In 2012 I started to type directly from Randel Helms’ book Gospel Fictions for this blog. Recently, at Greg Johnson’s Counter Currents Aedon Cassiel started a series on exactly the same subject and from the same point of view, that we may call ‘mythicism’ (see e.g., here). Even Cassiel himself, after being asked in the comments section if Helms’ approach in analysing the Gospels had influenced him, responded that he was certain that he has read Helms. Since I won’t be adding weekly translations of Karlheinz Deschner’s history of Christianity as I started to do on Saturdays, perhaps this Saturday the anti-Christian reader might find it interesting how the most recent exegesis continues the debunking of the gospel narrative…
But white nationalism is a schizophrenic movement. Most of them want to have it both ways: universalist Christianity and a white-only ethnostate; feminism (cf. Covington’s novels to create the ethnostate) and women having lots of kids within the white republic; they want a takeover of the State but fail to even form a political party. In the specific case of Counter Currents, Andrew Hamilton once said that the webzine that published his articles was ‘schizophrenic’, presumably referring to the fact that he and others reject open homosexuality while the webzine’s editor at the same time publishes homosexualist articles. The list could go on an on. In another of his Counter Currents articles, Cassiel wrote:
So to make it abundantly clear that this argument is posed with no hostility, I’ve decided to collaborate with Christopher Robertson to make this a sort of Bible Week at Counter-Currents. While I publish a discussion of the possibility that Jesus never existed as a historical figure, Robertson will be publishing a sort of Bible study (which he agreed to do by my insistence—I genuinely found it interesting). This way, the overall tone of Counter-Currents won’t be skewed towards either its Christian or non-Christian readers. And I hope that this token of good faith will help defuse any sense of hostility potentially created by this essay.

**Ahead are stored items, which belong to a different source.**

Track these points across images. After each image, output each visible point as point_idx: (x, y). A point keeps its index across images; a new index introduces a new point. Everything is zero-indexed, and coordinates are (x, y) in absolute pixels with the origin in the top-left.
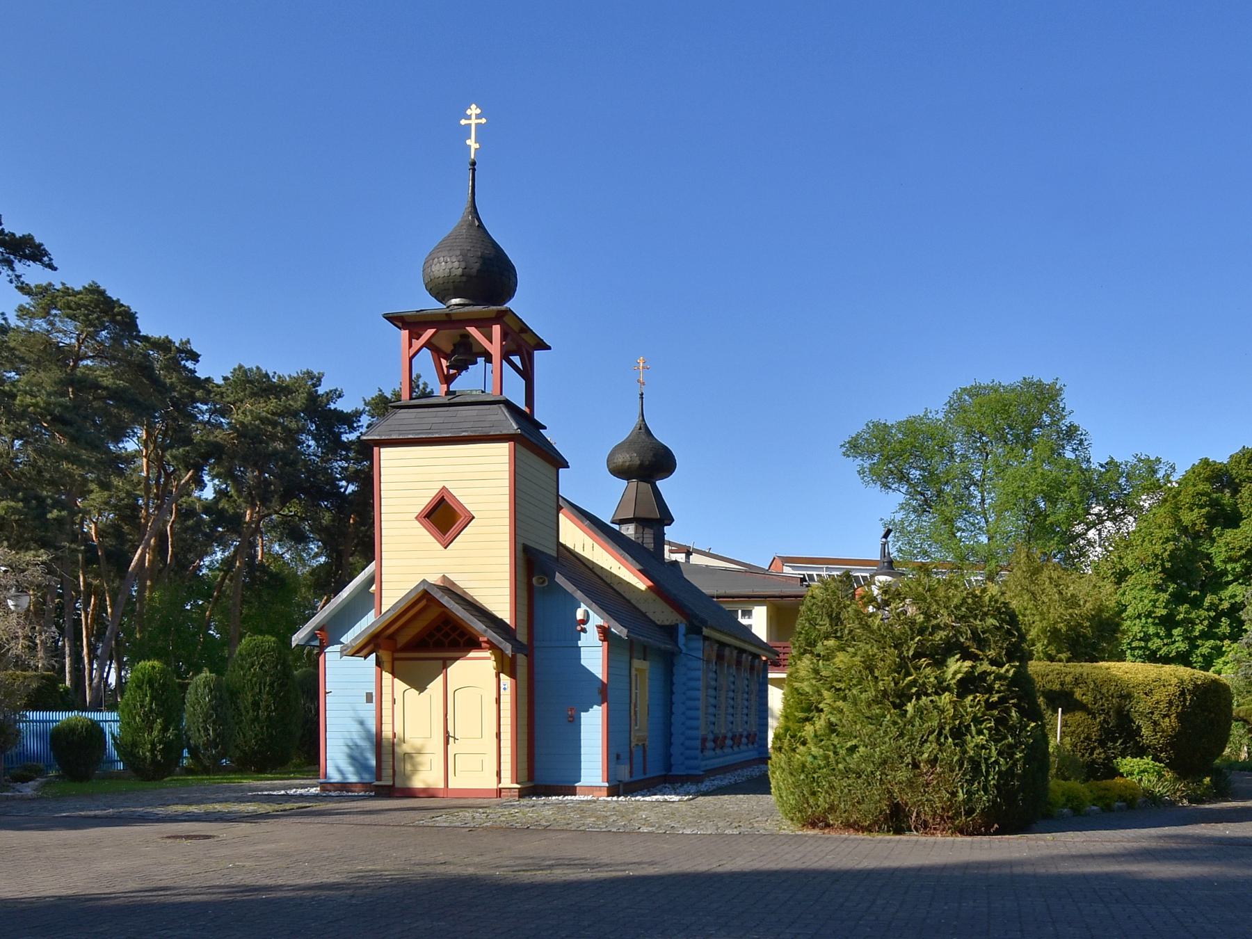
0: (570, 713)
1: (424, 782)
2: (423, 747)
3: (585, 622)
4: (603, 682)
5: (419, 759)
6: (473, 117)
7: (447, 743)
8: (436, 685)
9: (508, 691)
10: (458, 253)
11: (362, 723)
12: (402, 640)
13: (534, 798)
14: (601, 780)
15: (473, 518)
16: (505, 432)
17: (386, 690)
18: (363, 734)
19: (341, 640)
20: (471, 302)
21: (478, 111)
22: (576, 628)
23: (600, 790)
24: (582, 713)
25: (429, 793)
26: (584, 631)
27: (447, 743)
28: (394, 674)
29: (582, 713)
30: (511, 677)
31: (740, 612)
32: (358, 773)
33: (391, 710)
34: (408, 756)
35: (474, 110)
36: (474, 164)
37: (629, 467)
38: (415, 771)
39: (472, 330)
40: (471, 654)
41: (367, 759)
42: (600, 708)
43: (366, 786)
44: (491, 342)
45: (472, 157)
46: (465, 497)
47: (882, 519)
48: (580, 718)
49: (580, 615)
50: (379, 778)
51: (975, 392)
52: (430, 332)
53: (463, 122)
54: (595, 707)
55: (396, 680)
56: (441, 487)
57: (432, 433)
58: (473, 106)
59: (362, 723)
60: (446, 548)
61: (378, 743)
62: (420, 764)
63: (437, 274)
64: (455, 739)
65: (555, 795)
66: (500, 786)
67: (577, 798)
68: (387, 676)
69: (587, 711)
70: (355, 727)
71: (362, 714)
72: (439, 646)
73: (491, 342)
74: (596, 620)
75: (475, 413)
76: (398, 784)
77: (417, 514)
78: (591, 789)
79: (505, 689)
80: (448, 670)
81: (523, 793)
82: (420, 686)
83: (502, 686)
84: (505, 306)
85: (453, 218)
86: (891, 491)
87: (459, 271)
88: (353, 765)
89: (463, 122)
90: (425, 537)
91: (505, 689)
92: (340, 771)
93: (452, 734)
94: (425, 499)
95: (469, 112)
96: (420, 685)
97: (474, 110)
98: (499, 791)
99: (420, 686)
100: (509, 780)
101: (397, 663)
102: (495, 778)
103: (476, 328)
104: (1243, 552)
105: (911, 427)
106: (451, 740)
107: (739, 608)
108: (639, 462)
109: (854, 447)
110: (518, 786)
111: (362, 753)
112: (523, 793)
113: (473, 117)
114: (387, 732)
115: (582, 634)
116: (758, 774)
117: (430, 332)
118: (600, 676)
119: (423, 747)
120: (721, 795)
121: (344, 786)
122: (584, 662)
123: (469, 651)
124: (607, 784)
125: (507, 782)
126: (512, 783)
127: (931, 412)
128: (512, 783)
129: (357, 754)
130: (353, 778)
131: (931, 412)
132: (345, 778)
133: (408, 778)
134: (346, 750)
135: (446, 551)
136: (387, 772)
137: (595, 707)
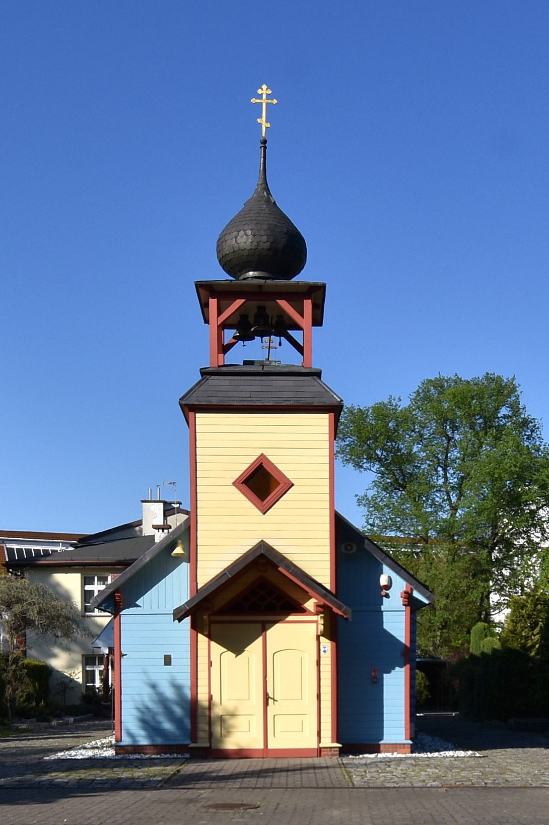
0: (373, 674)
1: (237, 744)
2: (236, 709)
3: (387, 587)
4: (405, 646)
5: (232, 721)
6: (264, 96)
7: (266, 704)
8: (254, 649)
9: (329, 653)
10: (266, 227)
11: (154, 686)
12: (219, 603)
13: (351, 756)
14: (404, 737)
15: (293, 485)
16: (328, 403)
18: (155, 697)
20: (270, 276)
21: (270, 92)
22: (379, 593)
23: (404, 748)
25: (241, 754)
26: (387, 596)
27: (266, 704)
28: (210, 637)
30: (208, 638)
31: (96, 578)
32: (150, 736)
33: (207, 673)
34: (221, 719)
35: (264, 90)
36: (265, 142)
39: (283, 304)
40: (290, 618)
41: (159, 723)
42: (403, 669)
43: (157, 748)
44: (303, 316)
45: (264, 135)
46: (283, 463)
47: (356, 496)
48: (382, 678)
49: (383, 581)
50: (194, 739)
51: (439, 384)
52: (239, 302)
53: (253, 100)
55: (212, 643)
56: (259, 454)
57: (278, 403)
58: (264, 87)
59: (154, 686)
60: (264, 514)
61: (193, 708)
62: (233, 727)
63: (242, 246)
64: (274, 700)
65: (361, 754)
66: (321, 745)
67: (380, 755)
68: (202, 639)
69: (389, 672)
70: (148, 690)
71: (155, 677)
72: (255, 609)
73: (303, 316)
74: (400, 585)
75: (291, 383)
77: (235, 479)
78: (395, 747)
80: (268, 632)
81: (343, 752)
82: (237, 649)
83: (322, 649)
85: (249, 189)
86: (362, 470)
87: (267, 245)
88: (144, 729)
89: (253, 100)
90: (242, 503)
91: (325, 651)
92: (131, 735)
93: (271, 695)
94: (242, 465)
95: (260, 91)
97: (264, 90)
98: (320, 751)
99: (237, 649)
100: (330, 740)
101: (213, 626)
102: (316, 738)
103: (287, 301)
105: (382, 412)
106: (270, 701)
107: (96, 575)
110: (340, 745)
111: (154, 718)
112: (343, 752)
113: (264, 96)
114: (203, 697)
115: (384, 598)
117: (239, 302)
118: (404, 642)
119: (236, 709)
120: (531, 747)
121: (136, 748)
122: (386, 626)
123: (288, 615)
124: (411, 742)
125: (327, 741)
126: (406, 739)
127: (394, 400)
129: (148, 717)
130: (144, 741)
131: (394, 400)
133: (220, 741)
134: (136, 713)
136: (202, 735)
137: (397, 668)
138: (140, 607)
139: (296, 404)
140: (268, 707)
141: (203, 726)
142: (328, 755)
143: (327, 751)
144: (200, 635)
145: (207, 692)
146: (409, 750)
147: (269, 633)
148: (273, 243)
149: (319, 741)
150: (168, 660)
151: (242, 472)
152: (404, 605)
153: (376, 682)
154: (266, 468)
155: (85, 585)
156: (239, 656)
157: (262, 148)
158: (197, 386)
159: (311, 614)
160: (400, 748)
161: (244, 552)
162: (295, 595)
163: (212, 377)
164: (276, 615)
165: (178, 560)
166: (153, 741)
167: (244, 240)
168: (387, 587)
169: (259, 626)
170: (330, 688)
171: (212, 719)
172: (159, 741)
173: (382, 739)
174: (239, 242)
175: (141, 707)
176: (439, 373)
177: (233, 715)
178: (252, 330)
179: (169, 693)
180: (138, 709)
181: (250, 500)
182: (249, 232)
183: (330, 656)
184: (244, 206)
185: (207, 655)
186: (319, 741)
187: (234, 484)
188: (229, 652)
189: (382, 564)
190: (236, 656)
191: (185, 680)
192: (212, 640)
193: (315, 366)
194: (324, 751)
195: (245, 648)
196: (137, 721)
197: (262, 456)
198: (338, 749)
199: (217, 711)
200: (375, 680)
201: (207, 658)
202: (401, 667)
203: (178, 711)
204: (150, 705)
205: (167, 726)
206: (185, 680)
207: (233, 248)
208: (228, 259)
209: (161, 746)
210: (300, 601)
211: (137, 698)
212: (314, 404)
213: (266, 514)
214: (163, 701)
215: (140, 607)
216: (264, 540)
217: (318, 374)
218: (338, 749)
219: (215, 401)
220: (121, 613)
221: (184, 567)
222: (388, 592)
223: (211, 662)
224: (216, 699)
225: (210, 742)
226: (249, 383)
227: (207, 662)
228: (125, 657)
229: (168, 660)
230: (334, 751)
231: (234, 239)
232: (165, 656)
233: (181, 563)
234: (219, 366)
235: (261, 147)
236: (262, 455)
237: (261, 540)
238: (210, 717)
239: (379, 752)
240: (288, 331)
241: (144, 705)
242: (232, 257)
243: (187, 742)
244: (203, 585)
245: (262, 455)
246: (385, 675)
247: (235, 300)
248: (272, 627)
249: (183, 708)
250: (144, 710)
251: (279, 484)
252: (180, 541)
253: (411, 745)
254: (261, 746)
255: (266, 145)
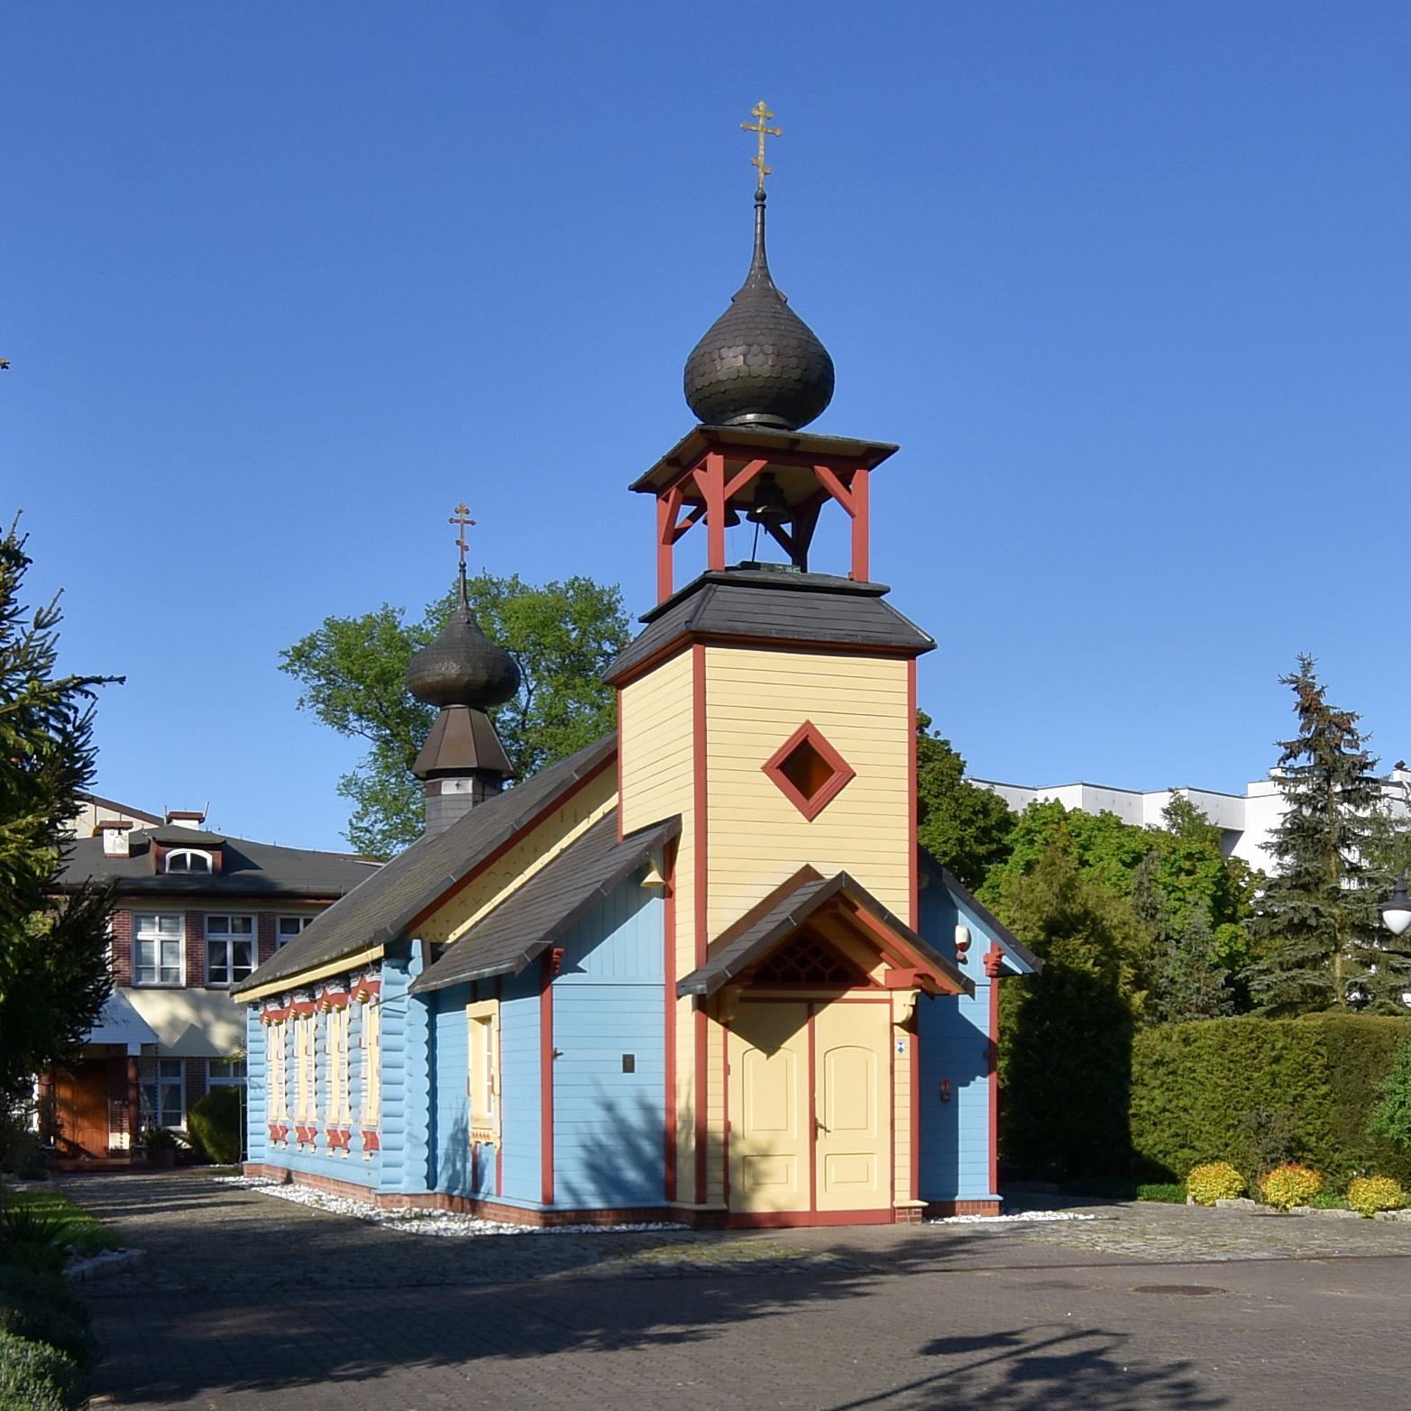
0: (943, 1087)
3: (965, 947)
4: (990, 1041)
5: (764, 1165)
7: (814, 1137)
8: (797, 1043)
9: (907, 1054)
10: (794, 343)
11: (609, 1107)
15: (854, 775)
17: (714, 1050)
18: (612, 1126)
19: (580, 965)
23: (989, 1207)
24: (960, 1089)
25: (781, 1221)
27: (814, 1137)
28: (727, 1026)
29: (960, 1089)
32: (603, 1194)
34: (746, 1161)
37: (468, 684)
38: (757, 1184)
40: (850, 994)
41: (618, 1170)
42: (987, 1080)
46: (841, 740)
49: (960, 936)
52: (756, 466)
54: (979, 1078)
55: (731, 1035)
59: (609, 1107)
60: (811, 821)
62: (765, 1174)
66: (896, 1205)
68: (714, 1027)
69: (967, 1084)
70: (600, 1115)
71: (611, 1092)
76: (733, 1209)
78: (976, 1206)
79: (901, 1050)
83: (897, 1046)
84: (798, 431)
85: (736, 277)
87: (796, 374)
88: (595, 1180)
90: (776, 800)
91: (901, 1050)
92: (572, 1191)
93: (821, 1122)
94: (776, 739)
96: (769, 1042)
98: (893, 1214)
99: (769, 1042)
103: (830, 469)
104: (947, 859)
106: (820, 1131)
108: (486, 678)
109: (301, 656)
110: (925, 1204)
111: (609, 1161)
114: (715, 1124)
116: (1177, 1171)
117: (756, 466)
118: (988, 1035)
123: (847, 988)
125: (905, 1198)
126: (912, 1199)
128: (912, 1199)
129: (600, 1161)
130: (595, 1203)
132: (579, 1202)
133: (746, 1197)
134: (581, 1153)
135: (811, 826)
136: (715, 1188)
138: (584, 971)
139: (865, 642)
140: (817, 1142)
141: (715, 1172)
142: (905, 1220)
143: (905, 1213)
144: (711, 1022)
145: (722, 1116)
146: (997, 1209)
147: (819, 1018)
148: (806, 370)
149: (893, 1198)
150: (629, 1064)
151: (777, 749)
152: (990, 976)
153: (948, 1100)
154: (814, 745)
155: (1052, 935)
156: (772, 1057)
157: (759, 208)
158: (704, 600)
159: (878, 987)
160: (984, 1207)
161: (780, 883)
162: (858, 956)
163: (721, 587)
164: (823, 988)
165: (645, 895)
166: (609, 1201)
167: (733, 361)
168: (965, 947)
169: (804, 1006)
170: (908, 1110)
171: (730, 1161)
172: (619, 1201)
173: (957, 1194)
174: (749, 362)
175: (589, 1143)
176: (473, 523)
177: (765, 1155)
178: (759, 511)
179: (635, 1119)
180: (584, 1147)
181: (789, 797)
182: (769, 349)
183: (908, 1057)
184: (731, 302)
185: (722, 1054)
186: (893, 1198)
187: (765, 769)
188: (757, 1050)
189: (955, 908)
190: (768, 1057)
191: (657, 1098)
192: (731, 1030)
193: (875, 579)
194: (899, 1214)
195: (783, 1043)
196: (582, 1168)
197: (808, 725)
198: (920, 1210)
199: (741, 1148)
200: (946, 1097)
201: (722, 1060)
202: (984, 1076)
203: (648, 1149)
204: (604, 1139)
205: (632, 1175)
206: (657, 1098)
207: (738, 372)
208: (723, 389)
209: (627, 1210)
210: (865, 967)
211: (584, 1128)
212: (893, 644)
213: (814, 821)
214: (623, 1131)
215: (584, 971)
216: (811, 864)
217: (877, 593)
218: (920, 1210)
219: (741, 628)
220: (554, 982)
221: (656, 904)
222: (965, 953)
223: (729, 1066)
224: (736, 1126)
225: (726, 1201)
226: (784, 601)
227: (722, 1066)
228: (559, 1057)
229: (629, 1064)
230: (916, 1213)
231: (742, 358)
232: (625, 1056)
233: (650, 899)
234: (728, 569)
235: (756, 207)
236: (808, 722)
237: (805, 864)
238: (726, 1157)
239: (953, 1214)
240: (695, 507)
241: (593, 1139)
242: (731, 387)
243: (663, 1203)
244: (716, 936)
245: (808, 722)
246: (961, 1090)
247: (750, 461)
248: (824, 1007)
249: (656, 1144)
250: (596, 1149)
251: (833, 772)
252: (653, 861)
253: (1000, 1202)
254: (806, 1207)
255: (765, 202)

This is another example of the ‘split personality’ in the movement. I had already noted Johnson’s forked tongue on the subject of Christianity. This is reflected in the fact that his set of values is schizoid too, as can be seen in the first paragraphs of ‘Dies Irae’, the first article of my book Day of Wrath.
But all nationalists are schizophrenic, not only Johnson. Read ‘Dies Irae’ and ask yourself if you’re stuck with Christian ethics, even if you have superficially abandoned the religion of your parents.
The problem is not a peculiar man named Johnson: it’s the country where he was born. In the 1980s I lived at the other side of the Golden Gate where Johnson is currently living (I hated to visit the big city; beautiful Marin County on the other hand had few spics then). I was shocked to see how deeply biblical the country was. Yesterday I watched this video by Steven Anderson.
The first monologues of the video are the best exposé of the Holocaust narrative that I’ve ever watched. Then pastor Anderson—for the first twenty minutes I didn’t know he was a pastor—started to talk about how Jews and Muslims will burn in hell, the fate for all those who reject the Lord Christ, etc.
We can imagine how Americans, if they apostatized from Christianity, could tap the hidden forces of the Aryan psyche. But in a schizophrenic movement that tries to mix water and oil, such as white nationalism, that won’t happen.